A controversial bill to allow drug manufacturers to export drugs that have not been approved for use in the United States will get what is likely to be its final shot at approval by a Senate subcommittee today.

The bill, sponsored by Sen. Orrin G. Hatch (R-Utah), would not only permit the export of drugs not used in this country but also would allow the sale abroad of drugs banned in the United States if justified by "particular diseases or health conditions in the country of import that do not exist in the United States."

Hatch chairs the Senate Labor and Human Resources Committee, which has tentatively scheduled a vote today on the bill. But Democratic opponents boycotted the last scheduled vote because of unrelated issues that will also come up today. Sen. Howard M. Metzenbaum (D-Ohio) says he will fight the bill on the Senate floor if it is voted out of committee, and Rep. Henry A. Waxman (D-Calif.) has warned it may have trouble in the House.

"The future of the drug export amendments is uncertain," said a Senate Labor committee staffer. "It's doubtful that the Senate will take action on this bill before the end of the session."

The bill had been scheduled for markup in August, but the committee couldn't get a quorum because Democratic senators boycotted the meeting over two separate controversies that were to be considered along with the drug export legislation. Both of the actions -- one over the Civil Rights Act and the other over a nomination to the National Labor Relations Board -- are scheduled for markup today before the drug export bill.

Even if the committee does meet, which is uncertain, the chances of discussing the export bill are doubtful because it's last on the committee agenda, said the Senate staffer.

The drug export measure has not been taken up by the House, although the House energy and commerce subcommittee, chaired by Waxman, held hearings on exporting unapproved drugs in July.

Waxman, who declined to speculate on the bill's chances in the House, voiced his personal objections to the bill.

"I have serious concerns about the legislation," Waxman said in an interview yesterday. "This bill raises the specter of us not caring for people in other nations and the possibility that we would allow other people to be used as guinea pigs using drugs that our own Food and Drug Administration has determined are not fit for use here."

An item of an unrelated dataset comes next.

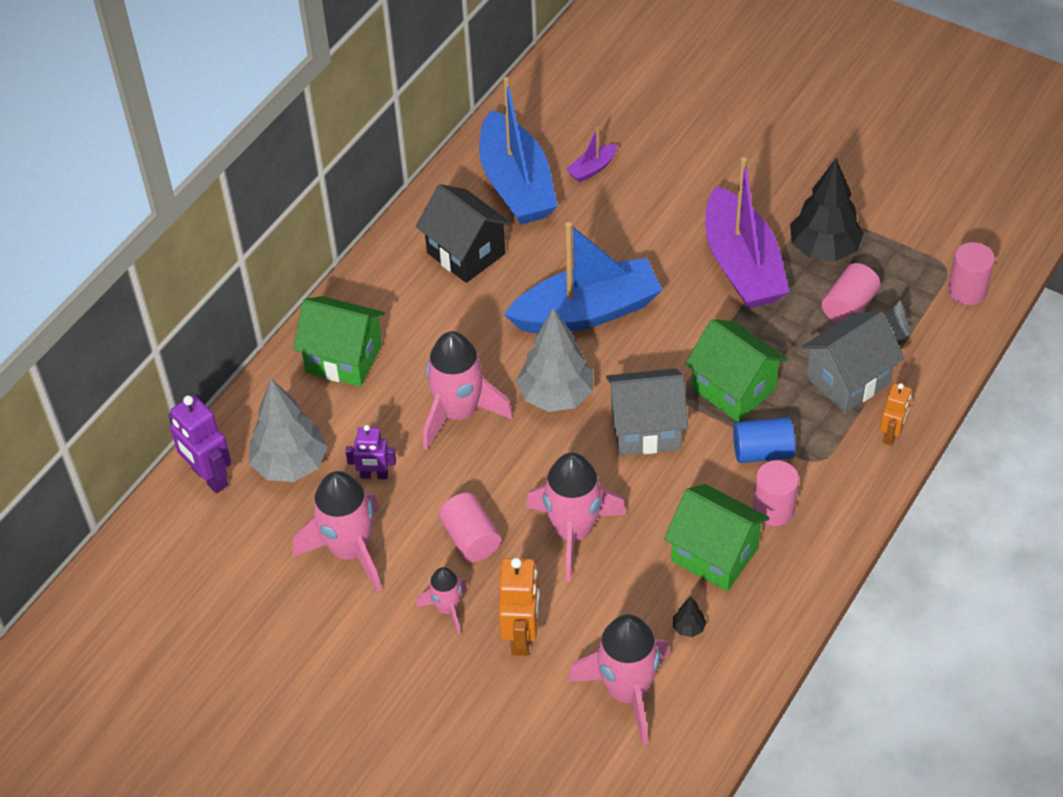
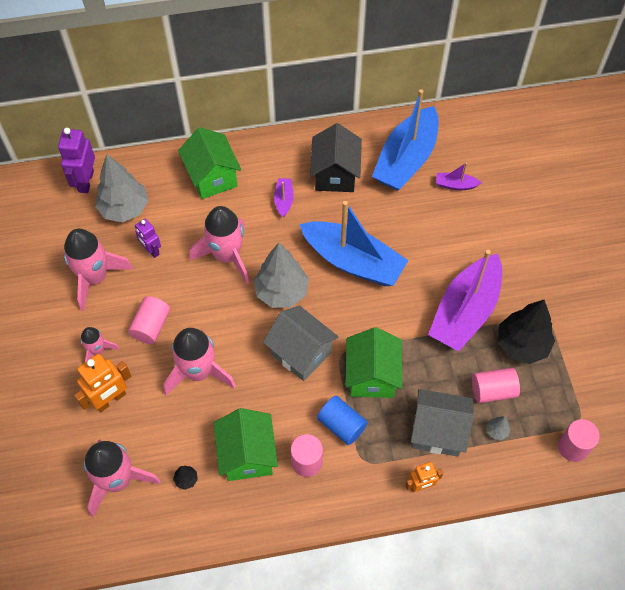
camera: 45 degrees right, 10 degrees up
none -> purple boat [274,178,294,217]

Waxman objects that the bill would allow unapproved drugs to be exported to any country in the world, including Third World nations with no government agencies to assure protection to their citizens.

"I wouldn't want to add any credibility to the propaganda efforts of our opponents around the world by allowing them to say to Third World countries that we're going to dump dangerous drugs on their people."

The FDA and the White House support the intent of the legislation. The law now prohibits the export of any drug that has not been approved by the FDA for domestic use, except for antibiotics. But U.S. manufacturers can sidestep this prohibition by setting up production plants overseas. The bill would permit exports if at least one foreign regulatory authority that is approved by U.S. officials accepts the exported drugs as safe.

The effect of the existing export ban "is rather needlessly to deprive" the United States of "plants, jobs and tax revenues which are channeled to foreign countries," Hatch asserted at a June Senate committee hearing.

One unusual aspect of the debate over this bill is that the International Chemical Workers Union, the largest union representing pharmaceutical and drug workers, voiced its "strong opposition," arguing that "the potential effect on jobs is greatly exaggerated." The union has 5,600 workers at 19 pharmaceutical plants across the country.

"Ordinarily, unions favor legislations that save or protect American jobs," said AFL-CIO spokesman Murray Seeger. "It's unusual for a union to take a position that some say is job-destructive.

But, the union asserted in a letter to Hatch, "the jobs that would be created are outweighed by the tremendous ethical disadvantages of the bill. The idea of the bill is morally repugnant and can do nothing but harm the reputation of the United States in the world community."

Hatch testified that the bill had many pre-export controls, including a requirement that an exported drug must be under continuing FDA review and that it must be approved in at least one other country possessing an adequate review agency.

Critics of the legislation argue, however, that even other countries with an "adequate drug approval authority" provide less protection than the United States.